Gerhart-Hauptmann-Straße
nach Gerhart Hauptmann (1862-1946), Dramatiker, Schriftsteller, bedeutendster Vertreter des Naturalismus
Gerhart Johann Robert Hauptmann wurde 1862 in Ober Salzbrunn (Szczawno-Zdrój) in Niederschlesien geboren, wo seine Eltern Robert Gerhard Hauptmann und Marie geb. Straehler ein Hotel betrieben. Nachdem er die Realschule in Breslau ohne Abschluss verlassen hatte, begann er zunächst eine landwirtschaftliche Ausbildung auf dem Gutshof eines Onkels, bevor er 1880 in die Bildhauerklasse der Königlichen Kunst- und Gewerbeschule in Breslau eintrat. In dieser Zeit begann er auch zu schreiben und sein Interesse für das Theater zu entwickeln.
1885 heiratete er Marie Thienemann aus Radebeul. Mit dem sozialkritischen Stück „Vor Sonnenaufgang“ gelang Hauptmann 1889 der Durchbruch als Dramatiker. Es folgte drei Jahre später das Drama „Die Weber“. Nach der Uraufführung am Deutschen Theater Berlin kündigte Kaiser Wilhelm II. empört seine Loge. Dennoch war Hauptmann nach der Aufführung weiterer Stücke bald der populärste Dichter in Deutschland und galt im Ausland als Repräsentant der deutschen Literatur.1912 wurde ihm der Nobelpreis für Literatur verliehen.

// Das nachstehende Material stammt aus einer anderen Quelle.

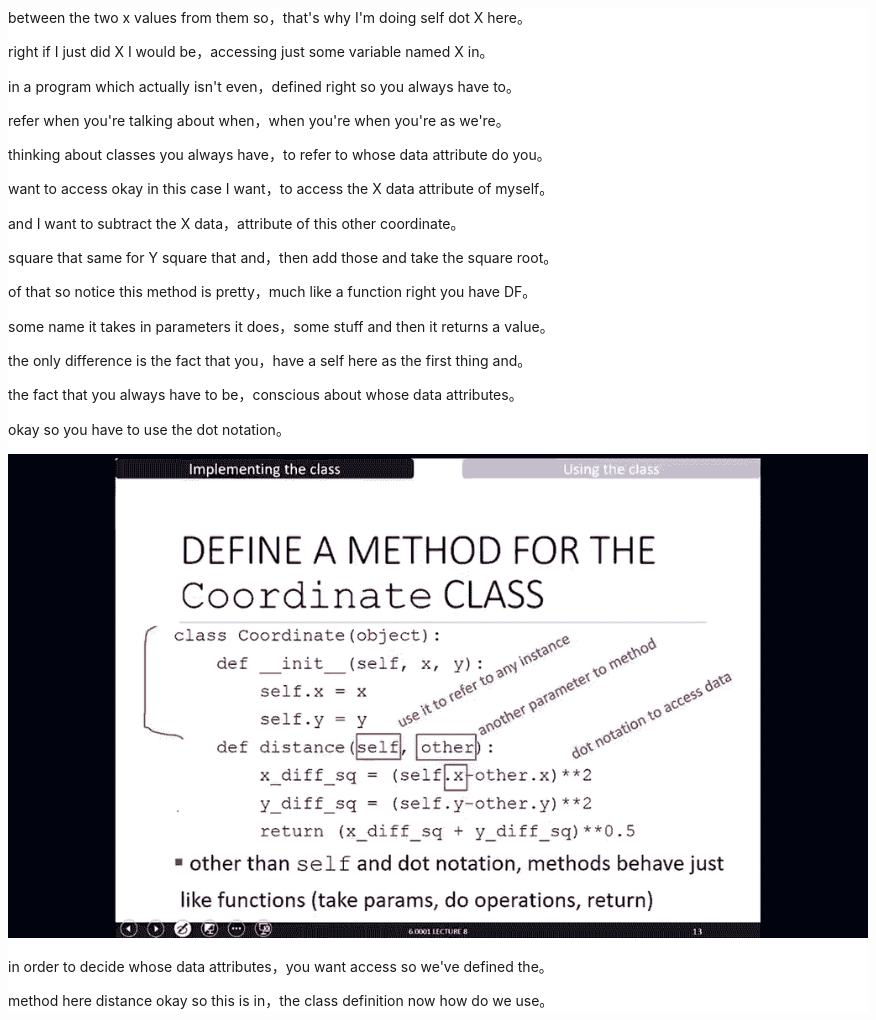 between the two x values from them so，that's why I'm doing self dot X here。

right if I just did X I would be，accessing just some variable named X in。

in a program which actually isn't even，defined right so you always have to。

refer when you're talking about when，when you're when you're as we're。

thinking about classes you always have，to refer to whose data attribute do you。

want to access okay in this case I want，to access the X data attribute of myself。

and I want to subtract the X data，attribute of this other coordinate。

square that same for Y square that and，then add those and take the square root。

of that so notice this method is pretty，much like a function right you have DF。

some name it takes in parameters it does，some stuff and then it returns a value。

the only difference is the fact that you，have a self here as the first thing and。

the fact that you always have to be，conscious about whose data attributes。

okay so you have to use the dot notation。

![](img/c047e8807cc5ce0daca4ea1054f34ab3_113.png)

in order to decide whose data attributes，you want access so we've defined the。

method here distance okay so this is in，the class definition now how do we use。



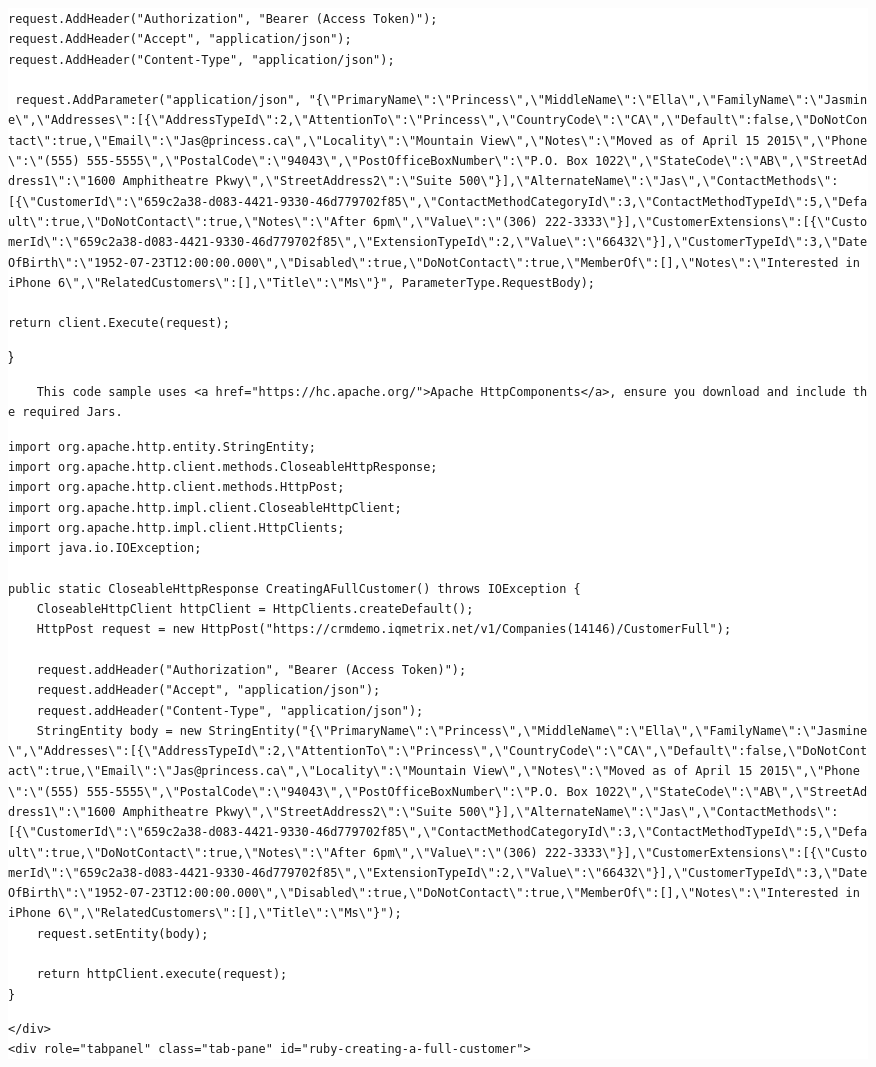    request.AddHeader("Authorization", "Bearer (Access Token)"); 
    request.AddHeader("Accept", "application/json"); 
    request.AddHeader("Content-Type", "application/json"); 

     request.AddParameter("application/json", "{\"PrimaryName\":\"Princess\",\"MiddleName\":\"Ella\",\"FamilyName\":\"Jasmine\",\"Addresses\":[{\"AddressTypeId\":2,\"AttentionTo\":\"Princess\",\"CountryCode\":\"CA\",\"Default\":false,\"DoNotContact\":true,\"Email\":\"Jas@princess.ca\",\"Locality\":\"Mountain View\",\"Notes\":\"Moved as of April 15 2015\",\"Phone\":\"(555) 555-5555\",\"PostalCode\":\"94043\",\"PostOfficeBoxNumber\":\"P.O. Box 1022\",\"StateCode\":\"AB\",\"StreetAddress1\":\"1600 Amphitheatre Pkwy\",\"StreetAddress2\":\"Suite 500\"}],\"AlternateName\":\"Jas\",\"ContactMethods\":[{\"CustomerId\":\"659c2a38-d083-4421-9330-46d779702f85\",\"ContactMethodCategoryId\":3,\"ContactMethodTypeId\":5,\"Default\":true,\"DoNotContact\":true,\"Notes\":\"After 6pm\",\"Value\":\"(306) 222-3333\"}],\"CustomerExtensions\":[{\"CustomerId\":\"659c2a38-d083-4421-9330-46d779702f85\",\"ExtensionTypeId\":2,\"Value\":\"66432\"}],\"CustomerTypeId\":3,\"DateOfBirth\":\"1952-07-23T12:00:00.000\",\"Disabled\":true,\"DoNotContact\":true,\"MemberOf\":[],\"Notes\":\"Interested in iPhone 6\",\"RelatedCustomers\":[],\"Title\":\"Ms\"}", ParameterType.RequestBody);

    return client.Execute(request);
}</code></pre>
    </div>
    <div role="tabpanel" class="tab-pane" id="java-creating-a-full-customer">

        This code sample uses <a href="https://hc.apache.org/">Apache HttpComponents</a>, ensure you download and include the required Jars.
<pre><code class="language-java">import org.apache.http.entity.StringEntity;
import org.apache.http.client.methods.CloseableHttpResponse;
import org.apache.http.client.methods.HttpPost;
import org.apache.http.impl.client.CloseableHttpClient;
import org.apache.http.impl.client.HttpClients;
import java.io.IOException;

public static CloseableHttpResponse CreatingAFullCustomer() throws IOException {
    CloseableHttpClient httpClient = HttpClients.createDefault();
    HttpPost request = new HttpPost("https://crmdemo.iqmetrix.net/v1/Companies(14146)/CustomerFull");
     
    request.addHeader("Authorization", "Bearer (Access Token)"); 
    request.addHeader("Accept", "application/json"); 
    request.addHeader("Content-Type", "application/json"); 
    StringEntity body = new StringEntity("{\"PrimaryName\":\"Princess\",\"MiddleName\":\"Ella\",\"FamilyName\":\"Jasmine\",\"Addresses\":[{\"AddressTypeId\":2,\"AttentionTo\":\"Princess\",\"CountryCode\":\"CA\",\"Default\":false,\"DoNotContact\":true,\"Email\":\"Jas@princess.ca\",\"Locality\":\"Mountain View\",\"Notes\":\"Moved as of April 15 2015\",\"Phone\":\"(555) 555-5555\",\"PostalCode\":\"94043\",\"PostOfficeBoxNumber\":\"P.O. Box 1022\",\"StateCode\":\"AB\",\"StreetAddress1\":\"1600 Amphitheatre Pkwy\",\"StreetAddress2\":\"Suite 500\"}],\"AlternateName\":\"Jas\",\"ContactMethods\":[{\"CustomerId\":\"659c2a38-d083-4421-9330-46d779702f85\",\"ContactMethodCategoryId\":3,\"ContactMethodTypeId\":5,\"Default\":true,\"DoNotContact\":true,\"Notes\":\"After 6pm\",\"Value\":\"(306) 222-3333\"}],\"CustomerExtensions\":[{\"CustomerId\":\"659c2a38-d083-4421-9330-46d779702f85\",\"ExtensionTypeId\":2,\"Value\":\"66432\"}],\"CustomerTypeId\":3,\"DateOfBirth\":\"1952-07-23T12:00:00.000\",\"Disabled\":true,\"DoNotContact\":true,\"MemberOf\":[],\"Notes\":\"Interested in iPhone 6\",\"RelatedCustomers\":[],\"Title\":\"Ms\"}");
    request.setEntity(body);
    
    return httpClient.execute(request);
}</code></pre>
    </div>
    <div role="tabpanel" class="tab-pane" id="ruby-creating-a-full-customer">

Nach der Machtübernahme durch die Nationalsozialisten gehörte Hauptmann zu jenen Mitgliedern der Deutschen Akademie der Dichtung, einer Sektion der Preußischen Akademie der Künste, die am 16. März 1933 eine Loyalitätserklärung gegenüber der neuen Regierung unterzeichneten. Andere Künstlerinnen und Künstler, wie Thomas Mann, Ricarda Huch und der Ehrenpräsident Max Liebermann, weigerten sich, das Schriftstück zu unterzeichnen. Käthe Kollwitz und Heinrich Mann hatte man kurz zuvor bereits zum Austritt genötigt. Alle jüdischen Mitglieder wurden wenig später ausgeschlossen. Den Antisemitismus lehnte Hauptmann ab, er äußerte seine Kritik jedoch nie öffentlich. Im Sommer 1933 stellte Gerhart Hauptmann einen Antrag auf Aufnahme in die NSDAP, der jedoch abgelehnt wurde. Trotz Kritik der NS-Kulturverantwortlichen an der weltanschaulichen Haltung in vielen seiner Werke bemühten sich die braunen Machthaber, Hauptmann wegen seines hohen Ansehens in der Bevölkerung im Land zu halten und ihn für ihre Zwecke zu nutzen. Seine Stücke wurden weiterhin gespielt, wenn auch manchmal zensiert, und er erhielt viele Ehrungen zu seinem 80. Geburtstag.
Im August 1944 wurde er von Hitler in die „Gottbegnadeten-Liste“ sowie als einer von sechs Schriftstellern in die Sonderlisten der unersetzlichen Künstler aufgenommen. Das Kriegsende erlebte Hauptmann in seiner niederschlesischen Heimat. 1946 sollte er ausgewiesen werden. Er starb jedoch kurz zuvor am 6. Juni in seinem Haus „Wiesenstein“ in Agnetendorf (Agnieszków).
Die Gerhart-Hauptmann-Straße in Neustadt an der Weinstraße erhielt ihren Namen 1954.